Expectativas sobre o Banco do Japão
O Banco do Japão está previsto para elevar as taxas de juros ao seu nível mais alto em 31 anos na próxima semana, além de sinalizar sua disposição para continuar o aumento dos custos de empréstimos, com foco na contenção dos riscos de inflação decorrentes da guerra no Oriente Médio.
Alinhamento com Bancos Centrais
Essa decisão irá alinhar o Banco do Japão com outros bancos centrais que têm implementado políticas mais restritivas. Um exemplo é o Banco Central Europeu (BCE), que, na quinta-feira (11), anunciou um aumento de juros amplamente esperado.
Reunião em Andamento
O presidente do Banco do Japão, Kazuo Ueda, atualmente está hospitalizado por um tratamento de duas semanas decorrente de um cisto hepático e, portanto, não participará da reunião de dois dias que se encerrará em 16 de junho.
Deliberações do Conselho
Os oito membros restantes do conselho, muitos dos quais alertaram sobre o surgimento de pressões nos preços, devem elevar a taxa de juros de 0,75% para 1%. Isso representaria o aumento mais significativo desde 1995.
A ausência de Ueda não deverá impactar a decisão institucional do Banco do Japão, que permanece focada nos crescentes riscos de inflação, em detrimento das preocupações com o crescimento devido ao conflito no Oriente Médio, conforme afirmações de Saisuke Sakai, economista sênior do Mizuho Research Institute.
Mudança na Abordagem do Banco
Esse aumento nas taxas seria o primeiro desde dezembro e indicaria uma mudança na abordagem cautelosa do Banco do Japão, que tem se desengajado do estímulo radical implementado pelo antecessor de Ueda, redirecionando seu foco para o papel convencional de um banco central no combate à inflação.
Expectativa de Mercados
Com um aumento na taxa praticamente precificado, os mercados voltam sua atenção para o momento e ritmo dos aumentos futuros. Uma pesquisa realizada pela Reuters revelou que economistas esperam que o Banco do Japão eleve as taxas para 1,25% no quarto trimestre, após o ajuste em junho para 1%.
Desafios para Investidores
Um aspecto que complicará a análise para investidores será a necessidade de comparar a linguagem dos comentários anteriores de Ueda com as declarações do vice-presidente Shinichi Uchida, que conduzirá a coletiva pós-reunião em nome do presidente.
Os investidores estarão atentos a possíveis indicações de Uchida, que podem sugerir se as perspectivas de inflação crescente podem levar o Banco do Japão a acelerar os aumentos nas taxas.
Fatores de Risco de Inflação
O Banco do Japão provavelmente destacará sua intenção de seguir aumentando as taxas, uma vez que o choque energético, os custos ascensionais de importação devido à fraqueza do iene e um mercado de trabalho restrito são fatores que alimentam os riscos de inflação.
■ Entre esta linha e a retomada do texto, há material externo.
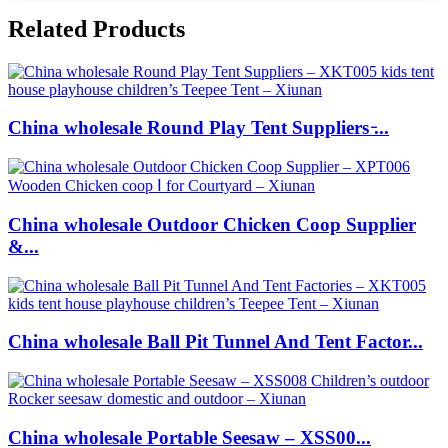
Related Products
China wholesale Round Play Tent Suppliers ̵...
China wholesale Outdoor Chicken Coop Supplier
&...
China wholesale Ball Pit Tunnel And Tent Factor...
China wholesale Portable Seesaw – XSS00...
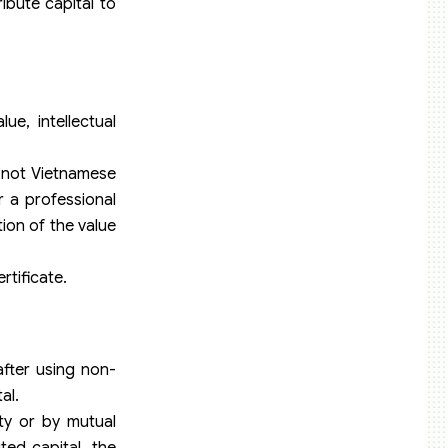
ibute capital to
e, intellectual
e not Vietnamese
r a professional
ion of the value
rtificate.
fter using non-
al.
ty or by mutual
ed capital, the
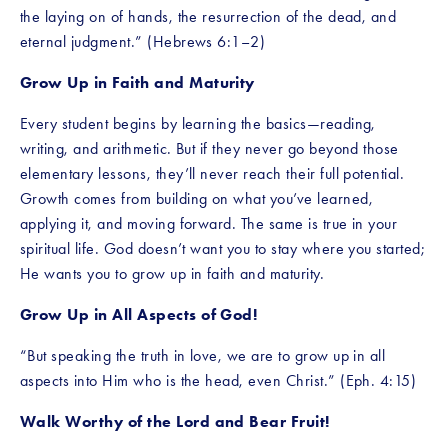
the laying on of hands, the resurrection of the dead, and 
eternal judgment.” (Hebrews 6:1–2)
Grow Up in Faith and Maturity
Every student begins by learning the basics—reading, 
writing, and arithmetic. But if they never go beyond those 
elementary lessons, they’ll never reach their full potential. 
Growth comes from building on what you’ve learned, 
applying it, and moving forward. The same is true in your 
spiritual life. God doesn’t want you to stay where you started; 
He wants you to grow up in faith and maturity.
Grow Up in All Aspects of God!
“But speaking the truth in love, we are to grow up in all 
aspects into Him who is the head, even Christ.” (Eph. 4:15)
Walk Worthy of the Lord and Bear Fruit!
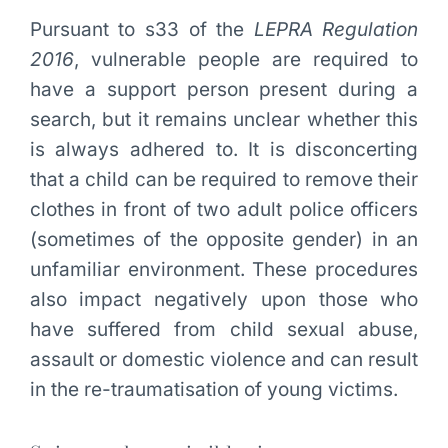
Pursuant to s33 of the
LEPRA Regulation
2016
, vulnerable people are required to
have a support person present during a
search, but it remains unclear whether this
is always adhered to. It is disconcerting
that a child can be required to remove their
clothes in front of two adult police officers
(sometimes of the opposite gender) in an
unfamiliar environment. These procedures
also impact negatively upon those who
have suffered from child sexual abuse,
assault or domestic violence and can result
in the re-traumatisation of young victims.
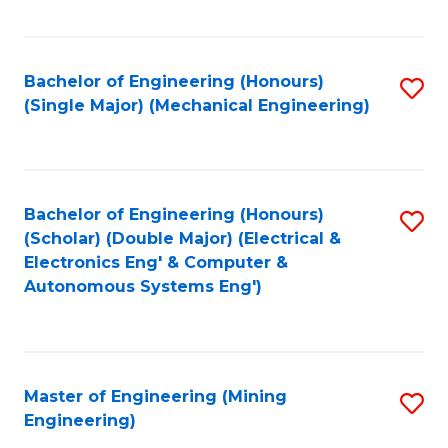
Fa
Bachelor of Engineering (Honours)
S
(Single Major) (Mechanical Engineering)
to
C
Fa
Bachelor of Engineering (Honours)
S
(Scholar) (Double Major) (Electrical &
to
Electronics Eng' & Computer &
Autonomous Systems Eng')
C
Fa
Master of Engineering (Mining
S
Engineering)
to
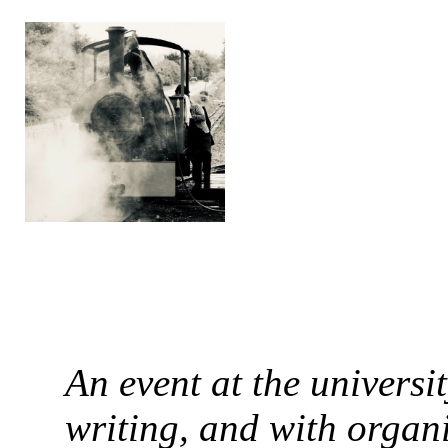
An event at the universi
writing, and with organ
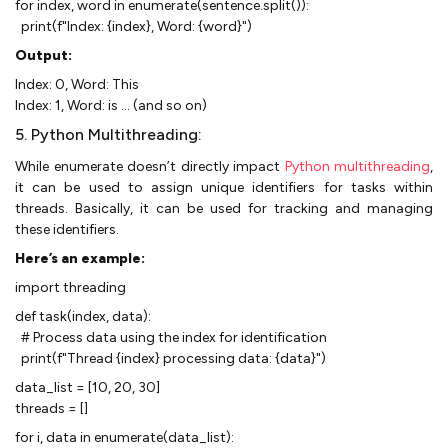
for index, word in enumerate(sentence.split()):
print(f"Index: {index}, Word: {word}")
Output:
Index: 0, Word: This
Index: 1, Word: is ... (and so on)
5. Python Multithreading:
While enumerate doesn’t directly impact
Python multithreading
,
it can be used to assign unique identifiers for tasks within
threads. Basically, it can be used for tracking and managing
these identifiers.
Here’s an example:
import threading
def task(index, data):
# Process data using the index for identification
print(f"Thread {index} processing data: {data}")
data_list = [10, 20, 30]
threads = []
for i, data in enumerate(data_list):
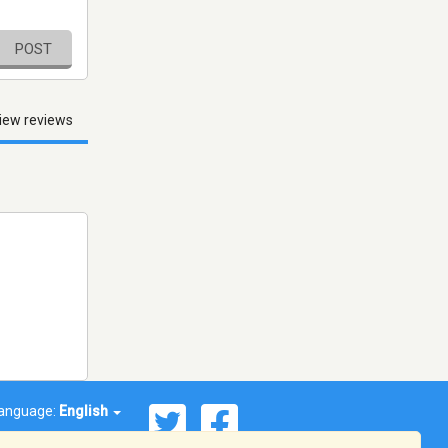
POST
iew reviews
anguage:
English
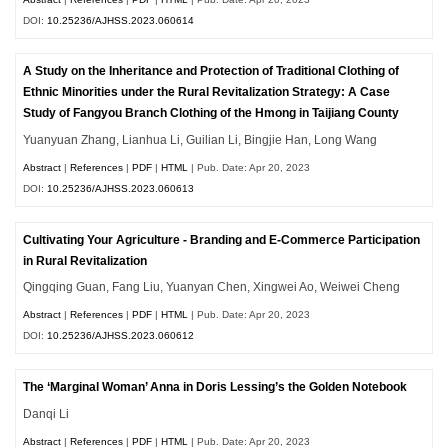
DOI:
10.25236/AJHSS.2023.060614
A Study on the Inheritance and Protection of Traditional Clothing of
Ethnic Minorities under the Rural Revitalization Strategy: A Case
Study of Fangyou Branch Clothing of the Hmong in Taijiang County
Yuanyuan Zhang, Lianhua Li, Guilian Li, Bingjie Han, Long Wang
Abstract
|
References
|
PDF
|
HTML
| Pub. Date: Apr 20, 2023
DOI:
10.25236/AJHSS.2023.060613
Cultivating Your Agriculture - Branding and E-Commerce Participation
in Rural Revitalization
Qingqing Guan, Fang Liu, Yuanyan Chen, Xingwei Ao, Weiwei Cheng
Abstract
|
References
|
PDF
|
HTML
| Pub. Date: Apr 20, 2023
DOI:
10.25236/AJHSS.2023.060612
The ‘Marginal Woman’ Anna in Doris Lessing’s the Golden Notebook
Danqi Li
Abstract
|
References
|
PDF
|
HTML
| Pub. Date: Apr 20, 2023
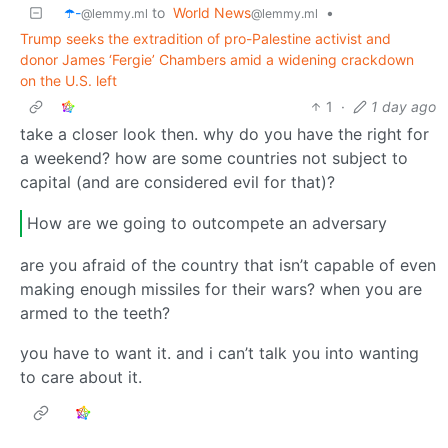
☂️-
to
World News
•
@lemmy.ml
@lemmy.ml
Trump seeks the extradition of pro-Palestine activist and
donor James ‘Fergie’ Chambers amid a widening crackdown
on the U.S. left
1
·
1 day ago
take a closer look then. why do you have the right for
a weekend? how are some countries not subject to
capital (and are considered evil for that)?
How are we going to outcompete an adversary
are you afraid of the country that isn’t capable of even
making enough missiles for their wars? when you are
armed to the teeth?
you have to want it. and i can’t talk you into wanting
to care about it.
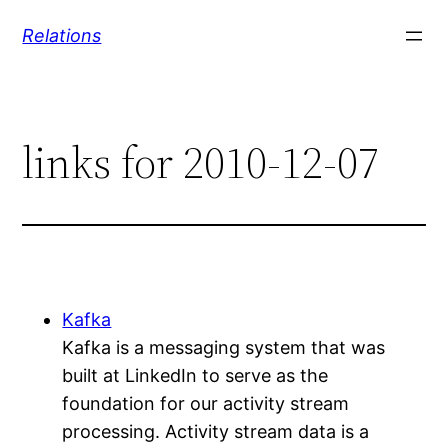
Skip
Relations
to
content
links for 2010-12-07
Kafka
Kafka is a messaging system that was
built at LinkedIn to serve as the
foundation for our activity stream
processing. Activity stream data is a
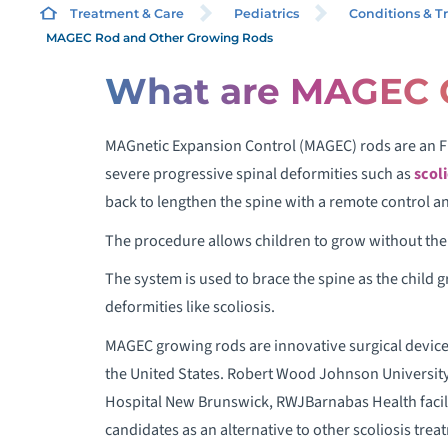
Treatment & Care
Pediatrics
Conditions & T
MAGEC Rod and Other Growing Rods
What are MAGEC 
S
MAGnetic Expansion Control (MAGEC) rods are an F
S
severe progressive spinal deformities such as
scoli
S
back to lengthen the spine with a remote control 
T
The procedure allows children to grow without the 
The system is used to brace the spine as the child 
H
deformities like scoliosis.
MAGEC growing rods are innovative surgical devices 
the United States. Robert Wood Johnson University
Hospital New Brunswick, RWJBarnabas Health facilit
V
candidates as an alternative to other scoliosis trea
T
Contudo, as autoridades monetárias ainda percebem pouca necessidade de aumentos mais rápidos ou consecutivos por enquanto, de acordo com fontes consultadas pela Reuters, que destacam a incerteza sobre as repercussões econômicas do conflito no Irã.
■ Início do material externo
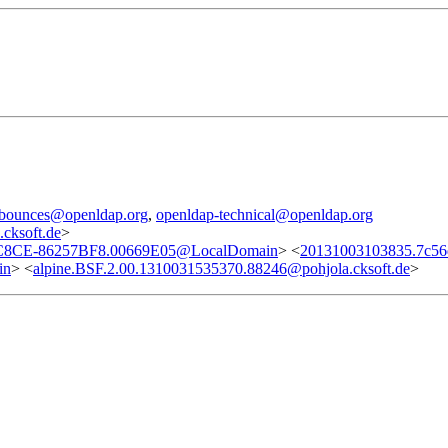
l-bounces@openldap.org
,
openldap-technical@openldap.org
cksoft.de
>
8CE-86257BF8.00669E05@LocalDomain
> <
20131003103835.7c56
in
> <
alpine.BSF.2.00.1310031535370.88246@pohjola.cksoft.de
>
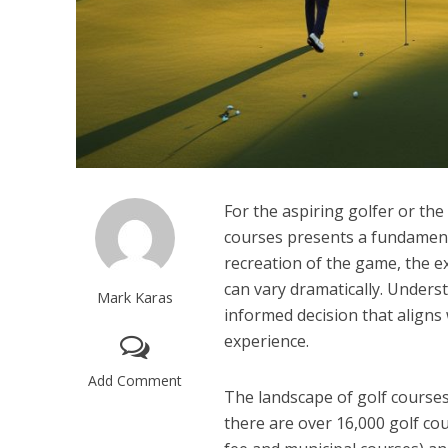
For the aspiring golfer or th
courses presents a fundamenta
recreation of the game, the ex
can vary dramatically. Underst
Mark Karas
informed decision that aligns w
experience.
Add Comment
The landscape of golf courses
there are over 16,000 golf cou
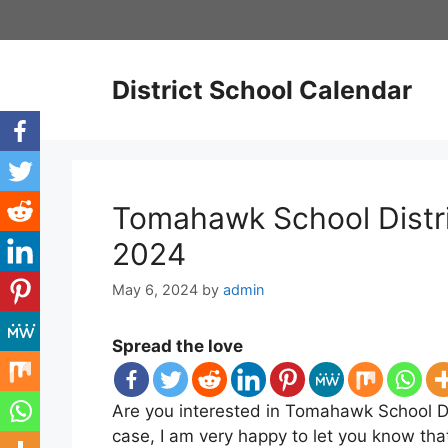
Skip
to
content
District School Calendar
Tomahawk School Distri
2024
May 6, 2024
by
admin
Spread the love
Are you interested in Tomahawk School Dis
case, I am very happy to let you know th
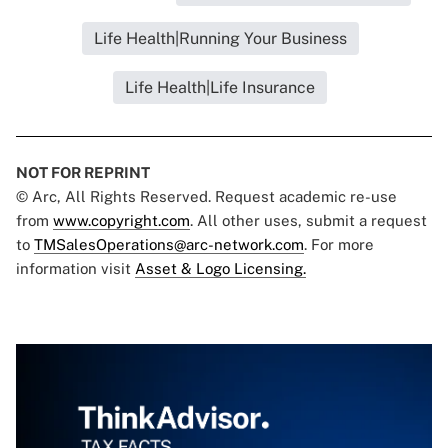
Life Health|Running Your Business
Life Health|Life Insurance
NOT FOR REPRINT
© Arc, All Rights Reserved. Request academic re-use
from
www.copyright.com
. All other uses, submit a request
to
TMSalesOperations@arc-network.com
. For more
information visit
Asset & Logo Licensing.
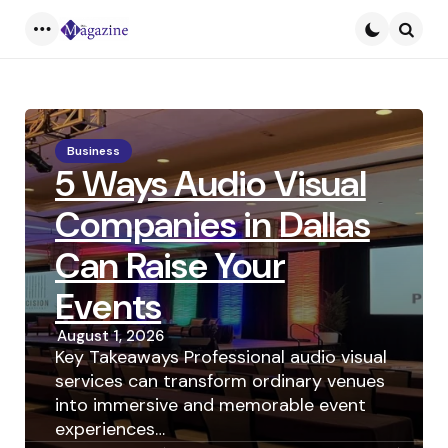
Menu
Searc
Business
5 Ways Audio Visual
Companies in Dallas
Can Raise Your
Events
August 1, 2026
Key Takeaways Professional audio visual
services can transform ordinary venues
into immersive and memorable event
experiences…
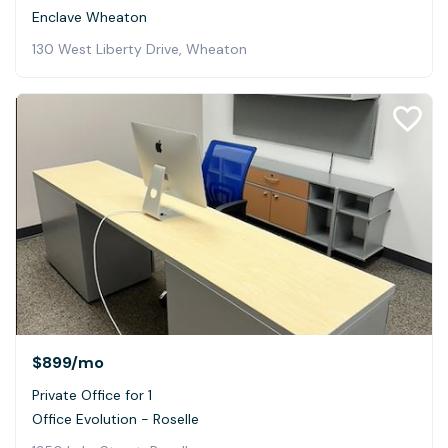
Enclave Wheaton
130 West Liberty Drive, Wheaton
$899
/mo
Private Office for 1
Office Evolution - Roselle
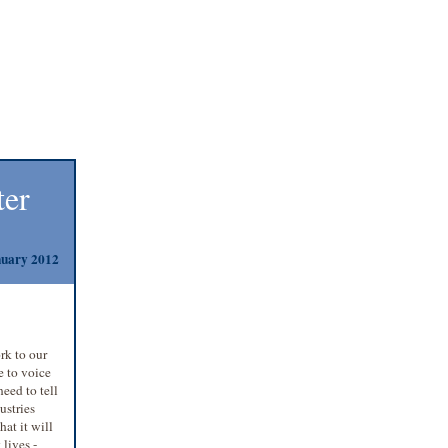
ter
uary 2012
rk to our
e to voice
need to tell
ustries
hat it will
lives -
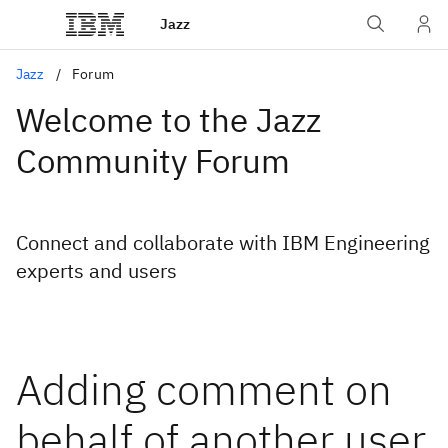
Jazz
Jazz
Forum
Welcome to the Jazz
Community Forum
Connect and collaborate with IBM Engineering
experts and users
Adding comment on
behalf of another user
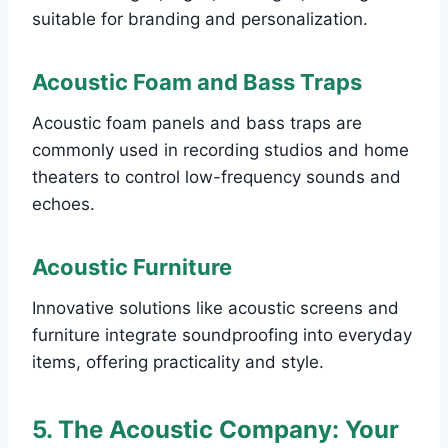
suitable for branding and personalization.
Acoustic Foam and Bass Traps
Acoustic foam panels and bass traps are
commonly used in recording studios and home
theaters to control low-frequency sounds and
echoes.
Acoustic Furniture
Innovative solutions like acoustic screens and
furniture integrate soundproofing into everyday
items, offering practicality and style.
5. The Acoustic Company: Your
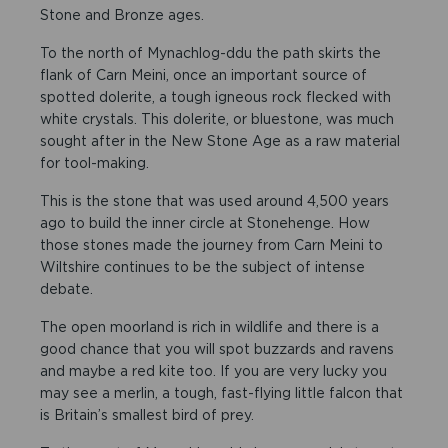
Stone and Bronze ages.
To the north of Mynachlog-ddu the path skirts the
flank of Carn Meini, once an important source of
spotted dolerite, a tough igneous rock flecked with
white crystals. This dolerite, or bluestone, was much
sought after in the New Stone Age as a raw material
for tool-making.
This is the stone that was used around 4,500 years
ago to build the inner circle at Stonehenge. How
those stones made the journey from Carn Meini to
Wiltshire continues to be the subject of intense
debate.
The open moorland is rich in wildlife and there is a
good chance that you will spot buzzards and ravens
and maybe a red kite too. If you are very lucky you
may see a merlin, a tough, fast-flying little falcon that
is Britain’s smallest bird of prey.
Perspectivas das Ações de Uchida
Embora Uchida seja considerado um dos membros mais conservadores do conselho, espera-se que ele adote uma postura mais incisiva para evitar desvalorização indesejável do iene, conforme afirma o economista-chefe do Instituto de Pesquisa Econômica da Rakuten Securities, Nobuyasu Atago.
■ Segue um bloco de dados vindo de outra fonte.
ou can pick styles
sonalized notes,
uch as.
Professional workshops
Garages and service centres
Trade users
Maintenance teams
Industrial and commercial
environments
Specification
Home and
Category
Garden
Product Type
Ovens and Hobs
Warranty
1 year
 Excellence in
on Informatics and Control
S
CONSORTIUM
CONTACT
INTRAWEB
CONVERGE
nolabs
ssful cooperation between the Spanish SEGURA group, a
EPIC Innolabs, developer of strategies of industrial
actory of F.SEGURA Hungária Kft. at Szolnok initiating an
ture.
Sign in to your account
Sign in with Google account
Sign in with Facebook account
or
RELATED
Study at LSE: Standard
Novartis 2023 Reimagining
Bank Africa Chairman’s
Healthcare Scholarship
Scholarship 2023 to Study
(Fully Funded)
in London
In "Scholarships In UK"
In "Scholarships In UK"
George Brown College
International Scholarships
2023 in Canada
A situação é considerada um dilema, dado que o Banco do Japão não deseja se comprometer com prazos definidos em meio a tanta incerteza. No entanto, uma abordagem excessivamente cautelosa poderia enfraquecer o iene, elevar os preços e causar o risco de ficar para trás nas políticas monetárias.
Níveis de Taxa de Juros
Um aumento para 1% colocaria a taxa de juros de referência do Banco do Japão na parte inferior da faixa nominal estimada entre 1,1% e 2,5%, considerada neutra para a economia, o que justifica uma ação cautelosa.
Entretanto, o ritmo lento dos aumentos das taxas por parte do Banco do Japão tem sido apontado como um fator que contribui para o enfraquecimento do iene, que atualmente está ao redor da marca de 160 ienes por dólar, aumentando a probabilidade de uma intervenção cambial.